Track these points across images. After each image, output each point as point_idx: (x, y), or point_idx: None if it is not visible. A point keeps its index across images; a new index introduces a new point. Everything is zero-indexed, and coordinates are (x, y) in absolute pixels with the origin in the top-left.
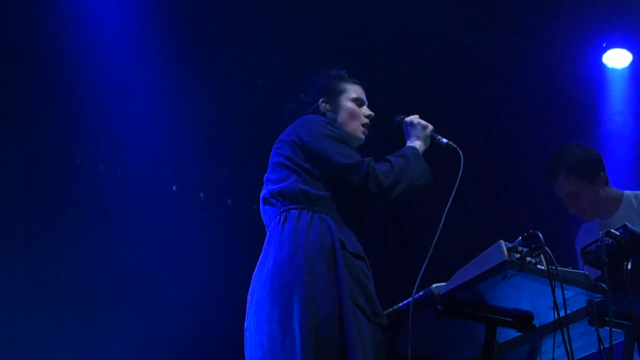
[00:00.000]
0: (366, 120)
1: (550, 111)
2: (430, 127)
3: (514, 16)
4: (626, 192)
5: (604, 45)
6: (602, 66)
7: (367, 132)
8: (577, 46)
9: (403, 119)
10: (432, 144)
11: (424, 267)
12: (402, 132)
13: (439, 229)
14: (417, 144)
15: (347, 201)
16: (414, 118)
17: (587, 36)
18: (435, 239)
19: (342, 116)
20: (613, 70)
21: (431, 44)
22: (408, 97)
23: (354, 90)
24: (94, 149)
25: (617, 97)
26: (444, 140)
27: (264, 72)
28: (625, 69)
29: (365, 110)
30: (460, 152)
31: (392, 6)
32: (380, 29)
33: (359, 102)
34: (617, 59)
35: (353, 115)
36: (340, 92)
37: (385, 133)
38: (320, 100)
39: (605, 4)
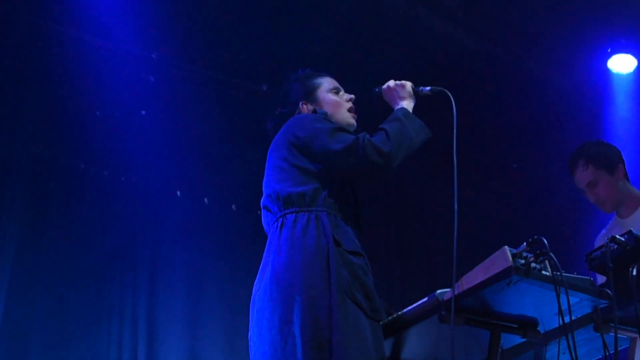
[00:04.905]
0: (350, 104)
1: (555, 116)
2: (409, 83)
3: (518, 22)
4: None
5: (609, 50)
6: (607, 71)
7: (355, 115)
8: (582, 52)
9: (381, 88)
10: (419, 99)
11: (454, 262)
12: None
13: (455, 194)
14: (403, 104)
15: (345, 197)
16: (390, 83)
17: (592, 42)
18: (455, 225)
19: (327, 109)
20: (618, 75)
21: (436, 51)
22: (418, 103)
23: (326, 82)
24: (99, 154)
25: (622, 102)
26: (427, 88)
27: (268, 77)
28: (630, 74)
29: (345, 95)
30: (448, 93)
31: (399, 14)
32: (387, 37)
33: (335, 90)
34: (622, 64)
35: (336, 105)
36: (315, 88)
37: None
38: (301, 104)
39: (610, 9)
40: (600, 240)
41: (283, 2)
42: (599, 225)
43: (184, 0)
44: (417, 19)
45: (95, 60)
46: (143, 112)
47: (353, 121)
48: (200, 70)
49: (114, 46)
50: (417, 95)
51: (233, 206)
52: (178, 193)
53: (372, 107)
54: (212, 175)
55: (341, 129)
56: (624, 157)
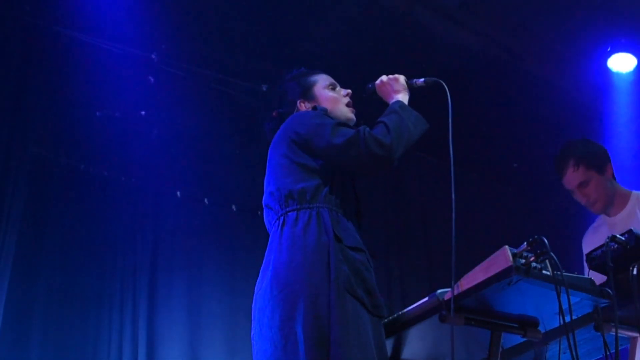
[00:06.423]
0: (347, 99)
1: (555, 116)
2: (402, 76)
3: (518, 22)
4: (634, 191)
5: (609, 49)
6: (607, 71)
7: (354, 110)
8: (582, 51)
9: (374, 84)
10: (413, 91)
11: (453, 261)
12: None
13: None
14: (399, 97)
15: (346, 193)
16: (383, 77)
17: (591, 41)
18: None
19: (325, 106)
20: (618, 74)
21: (436, 51)
22: (413, 104)
23: (322, 79)
24: (99, 155)
25: (622, 101)
26: (421, 80)
27: (268, 77)
28: (630, 73)
29: (342, 91)
30: (443, 83)
31: (399, 14)
32: (387, 37)
33: (332, 86)
34: (621, 63)
35: (334, 101)
36: (311, 85)
37: None
38: (298, 102)
39: (610, 8)
40: (588, 239)
41: (282, 2)
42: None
43: (183, 1)
44: (417, 19)
45: (96, 61)
46: (143, 113)
47: (352, 115)
48: (200, 70)
49: (114, 46)
50: (411, 88)
51: (233, 206)
52: (178, 193)
53: (371, 106)
54: (212, 175)
55: (342, 123)
56: (625, 157)
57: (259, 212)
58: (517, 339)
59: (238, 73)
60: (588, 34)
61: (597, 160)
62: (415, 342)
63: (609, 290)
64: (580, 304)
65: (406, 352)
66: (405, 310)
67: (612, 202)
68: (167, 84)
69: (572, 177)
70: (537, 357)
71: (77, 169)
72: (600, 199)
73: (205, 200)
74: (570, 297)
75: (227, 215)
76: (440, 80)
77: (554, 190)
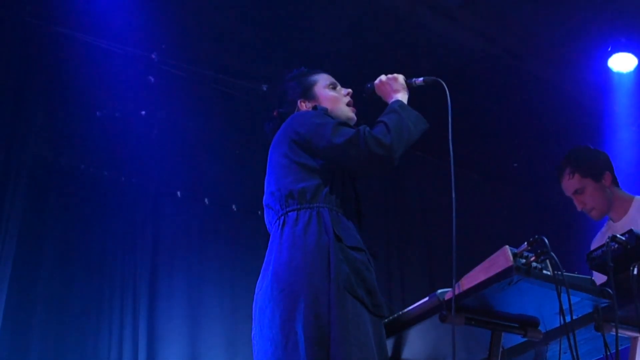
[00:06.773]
0: (348, 99)
1: (555, 116)
2: (401, 76)
3: (519, 22)
4: (636, 196)
5: (609, 49)
6: (608, 70)
7: (355, 109)
8: (582, 51)
9: (373, 84)
10: (412, 91)
11: (454, 261)
12: (381, 99)
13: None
14: (398, 96)
15: (346, 192)
16: (382, 77)
17: (592, 40)
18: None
19: (325, 105)
20: (619, 74)
21: (436, 51)
22: (414, 104)
23: (322, 79)
24: (98, 155)
25: (622, 101)
26: (420, 79)
27: (268, 77)
28: (630, 73)
29: (342, 90)
30: (442, 82)
31: (400, 14)
32: (387, 37)
33: (332, 85)
34: (622, 63)
35: (335, 100)
36: (311, 85)
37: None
38: (299, 102)
39: (610, 8)
40: (595, 244)
41: (282, 2)
42: (599, 225)
43: (183, 1)
44: (418, 19)
45: (96, 61)
46: (143, 113)
47: (353, 115)
48: (200, 70)
49: (114, 46)
50: (410, 87)
51: (233, 206)
52: (178, 193)
53: (371, 106)
54: (212, 175)
55: (342, 123)
56: (624, 158)
57: (259, 212)
58: (518, 339)
59: (238, 73)
60: (588, 33)
61: (593, 168)
62: (416, 342)
63: (609, 290)
64: (581, 303)
65: (406, 352)
66: (405, 310)
67: (611, 209)
68: (167, 84)
69: (567, 184)
70: (538, 357)
71: (77, 169)
72: (597, 207)
73: (205, 200)
74: (571, 297)
75: (227, 215)
76: (440, 79)
77: (554, 190)
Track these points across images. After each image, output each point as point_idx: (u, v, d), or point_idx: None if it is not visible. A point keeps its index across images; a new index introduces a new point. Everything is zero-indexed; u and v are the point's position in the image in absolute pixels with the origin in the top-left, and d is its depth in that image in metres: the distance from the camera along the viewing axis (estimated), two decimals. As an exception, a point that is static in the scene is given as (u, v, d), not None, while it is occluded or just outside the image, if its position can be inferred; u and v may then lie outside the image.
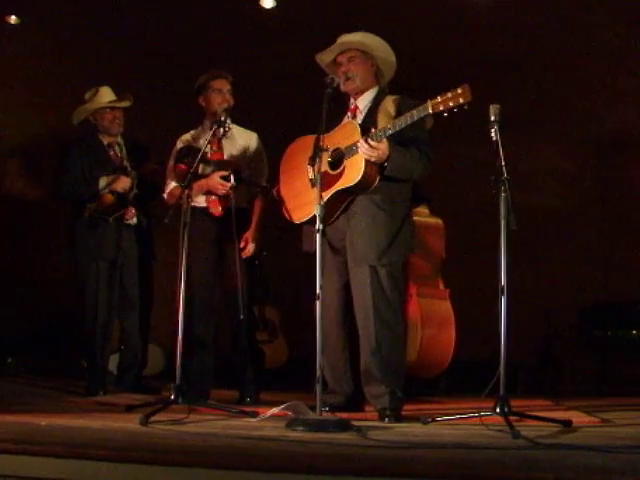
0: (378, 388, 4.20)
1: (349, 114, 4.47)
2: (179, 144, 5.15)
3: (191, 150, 4.88)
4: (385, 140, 4.08)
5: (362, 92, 4.46)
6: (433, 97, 3.95)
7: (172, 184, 5.07)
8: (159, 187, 5.34)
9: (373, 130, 4.12)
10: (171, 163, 5.08)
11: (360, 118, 4.40)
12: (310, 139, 4.31)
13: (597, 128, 7.29)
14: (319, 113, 4.15)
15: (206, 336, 4.96)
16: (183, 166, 4.79)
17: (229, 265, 4.89)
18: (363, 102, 4.46)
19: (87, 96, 5.61)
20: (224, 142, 5.08)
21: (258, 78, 7.10)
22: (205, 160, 4.85)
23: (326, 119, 4.09)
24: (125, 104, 5.61)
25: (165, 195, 5.13)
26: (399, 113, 4.22)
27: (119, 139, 5.63)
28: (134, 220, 5.51)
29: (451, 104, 3.89)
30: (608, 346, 6.82)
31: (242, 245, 4.96)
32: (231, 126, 5.07)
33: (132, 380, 5.54)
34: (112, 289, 5.45)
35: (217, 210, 4.95)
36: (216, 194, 4.92)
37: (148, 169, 5.48)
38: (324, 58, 4.53)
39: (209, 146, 4.81)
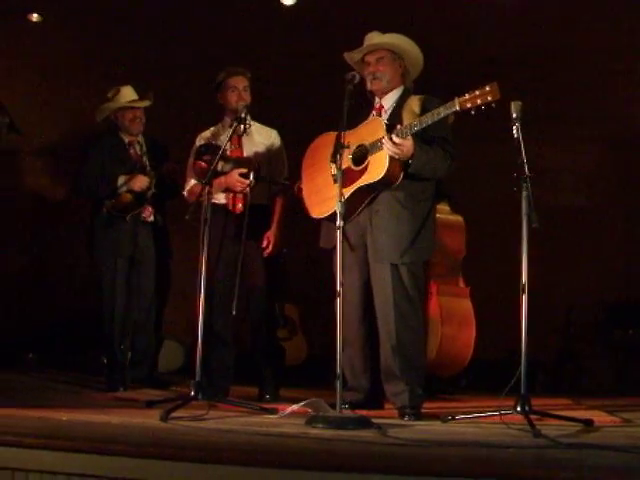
0: (398, 386, 4.19)
1: (374, 113, 4.46)
2: (199, 141, 5.16)
3: (211, 147, 4.89)
4: (410, 137, 4.06)
5: (388, 92, 4.45)
6: (461, 94, 3.93)
7: (192, 181, 5.08)
8: (178, 186, 5.35)
9: (398, 127, 4.10)
10: (191, 160, 5.09)
11: (385, 117, 4.38)
12: (333, 136, 4.29)
13: (620, 127, 7.23)
14: (341, 110, 4.16)
15: (225, 332, 4.97)
16: (203, 164, 4.79)
17: (247, 262, 4.90)
18: (388, 101, 4.45)
19: (109, 95, 5.64)
20: (244, 139, 5.08)
21: (278, 75, 7.11)
22: (225, 157, 4.85)
23: (351, 116, 4.09)
24: (145, 104, 5.63)
25: (185, 193, 5.14)
26: (424, 112, 4.19)
27: (140, 138, 5.64)
28: (151, 218, 5.52)
29: (479, 102, 3.87)
30: (629, 345, 6.77)
31: (264, 244, 4.97)
32: (251, 123, 5.07)
33: (144, 374, 5.57)
34: (129, 286, 5.49)
35: (236, 207, 4.96)
36: (235, 191, 4.93)
37: (167, 168, 5.50)
38: (353, 56, 4.53)
39: (229, 143, 4.81)
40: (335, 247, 3.96)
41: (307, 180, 4.56)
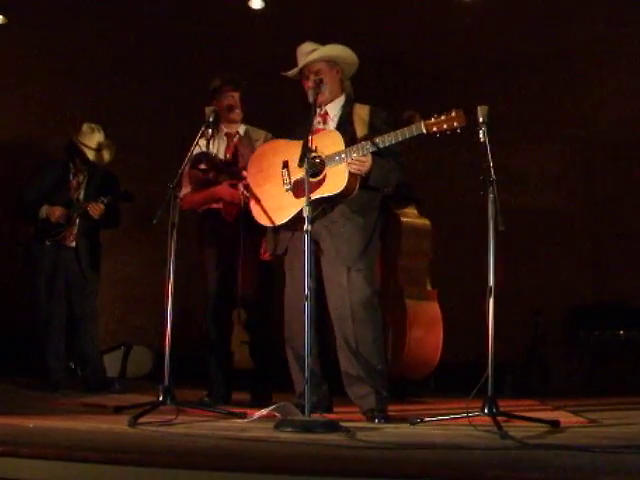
0: (362, 388, 4.20)
1: (319, 119, 4.43)
2: (197, 149, 5.12)
3: (207, 156, 4.93)
4: (369, 153, 4.12)
5: (332, 99, 4.45)
6: (427, 117, 3.99)
7: (187, 189, 5.06)
8: (116, 218, 5.82)
9: (362, 143, 4.13)
10: (187, 168, 5.07)
11: (332, 125, 4.40)
12: (281, 143, 4.41)
13: (585, 129, 7.31)
14: (302, 120, 4.22)
15: (222, 340, 5.03)
16: (198, 172, 4.93)
17: (242, 268, 4.96)
18: (333, 110, 4.46)
19: (84, 128, 5.81)
20: (239, 145, 5.12)
21: (245, 78, 7.09)
22: (219, 167, 4.93)
23: (296, 125, 4.22)
24: (105, 158, 5.80)
25: (178, 200, 5.08)
26: (372, 124, 4.28)
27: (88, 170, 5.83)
28: (73, 244, 5.72)
29: (445, 127, 3.95)
30: (595, 346, 6.84)
31: (262, 250, 5.00)
32: (241, 129, 5.16)
33: (92, 381, 5.73)
34: (54, 301, 5.72)
35: (230, 215, 4.97)
36: (228, 202, 4.97)
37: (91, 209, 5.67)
38: (291, 74, 4.53)
39: (227, 154, 4.97)
40: (284, 254, 4.33)
41: (253, 186, 4.48)
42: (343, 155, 4.11)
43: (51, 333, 5.70)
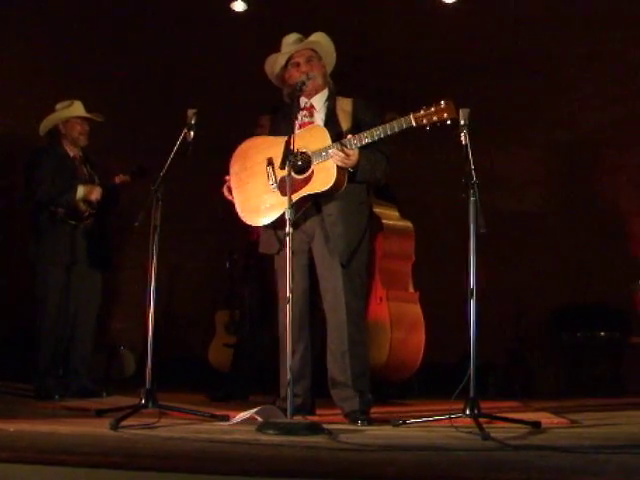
0: (347, 391, 4.19)
1: (305, 112, 4.38)
2: None
3: None
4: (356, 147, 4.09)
5: (316, 93, 4.40)
6: (416, 110, 3.96)
7: None
8: (118, 199, 5.60)
9: (349, 137, 4.10)
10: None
11: (319, 117, 4.35)
12: (261, 140, 4.37)
13: (567, 132, 7.36)
14: (285, 115, 4.22)
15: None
16: None
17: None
18: (319, 102, 4.40)
19: (59, 106, 5.69)
20: None
21: (228, 80, 7.10)
22: None
23: (280, 120, 4.23)
24: (99, 118, 5.70)
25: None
26: (355, 117, 4.23)
27: (80, 152, 5.70)
28: (91, 229, 5.56)
29: (434, 119, 3.91)
30: (577, 348, 6.88)
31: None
32: None
33: (78, 385, 5.52)
34: (67, 295, 5.49)
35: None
36: None
37: (121, 180, 5.59)
38: (278, 61, 4.46)
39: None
40: (277, 253, 4.22)
41: (238, 185, 4.40)
42: (330, 151, 4.08)
43: (54, 334, 5.43)
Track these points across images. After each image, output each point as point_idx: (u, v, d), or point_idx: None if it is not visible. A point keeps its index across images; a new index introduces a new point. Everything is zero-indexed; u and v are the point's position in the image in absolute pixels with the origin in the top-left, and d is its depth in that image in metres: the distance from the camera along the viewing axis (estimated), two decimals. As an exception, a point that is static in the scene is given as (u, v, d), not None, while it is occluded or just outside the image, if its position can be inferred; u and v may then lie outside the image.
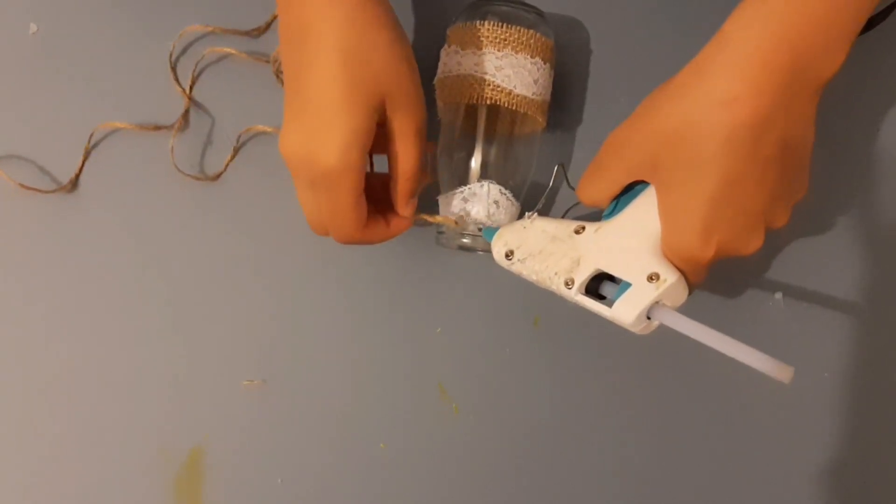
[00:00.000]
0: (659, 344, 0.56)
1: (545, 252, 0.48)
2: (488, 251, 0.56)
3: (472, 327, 0.57)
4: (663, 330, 0.55)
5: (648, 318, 0.44)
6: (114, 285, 0.57)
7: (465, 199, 0.53)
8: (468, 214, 0.53)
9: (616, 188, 0.49)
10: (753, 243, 0.45)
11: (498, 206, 0.54)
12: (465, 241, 0.55)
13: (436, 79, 0.55)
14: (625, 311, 0.44)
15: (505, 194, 0.54)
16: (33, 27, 0.60)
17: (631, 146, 0.47)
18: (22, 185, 0.57)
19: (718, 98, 0.42)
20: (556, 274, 0.47)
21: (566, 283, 0.46)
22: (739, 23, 0.43)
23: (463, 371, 0.56)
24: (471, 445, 0.55)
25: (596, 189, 0.49)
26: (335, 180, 0.46)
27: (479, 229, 0.54)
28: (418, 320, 0.57)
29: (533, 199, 0.57)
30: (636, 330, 0.45)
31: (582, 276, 0.46)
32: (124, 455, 0.55)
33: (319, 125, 0.46)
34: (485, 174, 0.54)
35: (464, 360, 0.56)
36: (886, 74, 0.58)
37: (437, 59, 0.55)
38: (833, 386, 0.55)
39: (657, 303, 0.44)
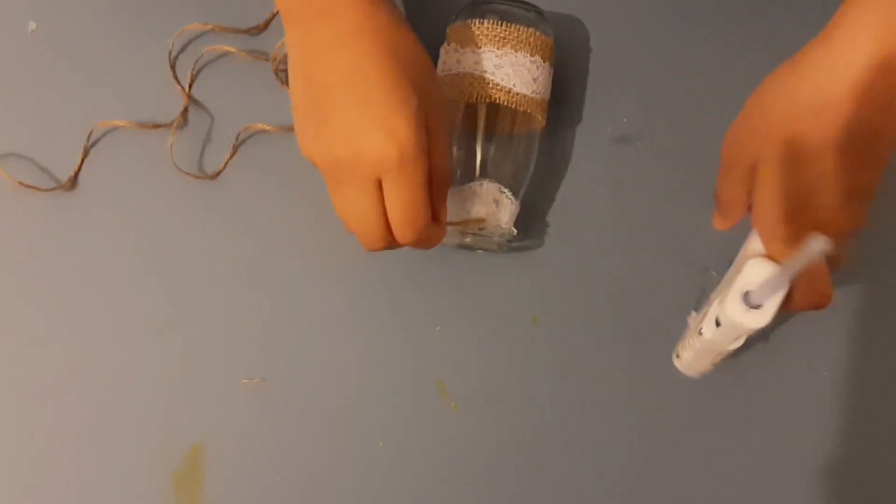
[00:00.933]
0: (657, 343, 0.56)
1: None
2: (488, 250, 0.56)
3: (472, 326, 0.56)
4: (661, 330, 0.55)
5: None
6: (113, 283, 0.57)
7: (464, 198, 0.53)
8: (468, 213, 0.53)
9: (742, 188, 0.47)
10: (859, 220, 0.46)
11: (497, 205, 0.53)
12: (465, 239, 0.55)
13: (435, 77, 0.55)
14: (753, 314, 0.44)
15: (504, 193, 0.54)
16: (32, 25, 0.60)
17: (745, 142, 0.46)
18: (21, 183, 0.57)
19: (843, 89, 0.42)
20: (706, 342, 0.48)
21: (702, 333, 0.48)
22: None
23: (462, 370, 0.56)
24: (470, 444, 0.55)
25: (727, 196, 0.49)
26: (411, 162, 0.45)
27: (480, 228, 0.53)
28: (418, 319, 0.57)
29: (531, 198, 0.56)
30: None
31: (708, 317, 0.48)
32: (124, 453, 0.55)
33: (386, 112, 0.45)
34: (484, 173, 0.54)
35: (463, 359, 0.56)
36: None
37: (437, 57, 0.55)
38: (833, 386, 0.55)
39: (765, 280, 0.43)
--------------------------------
Work required:
After locating the line with "14: (753, 314, 0.44)" above, return that line and every later line through the one with "21: (702, 333, 0.48)", word for word and with nothing else.

Response to the task:
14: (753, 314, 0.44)
15: (504, 193, 0.54)
16: (32, 25, 0.60)
17: (745, 142, 0.46)
18: (21, 183, 0.57)
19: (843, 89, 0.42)
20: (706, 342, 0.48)
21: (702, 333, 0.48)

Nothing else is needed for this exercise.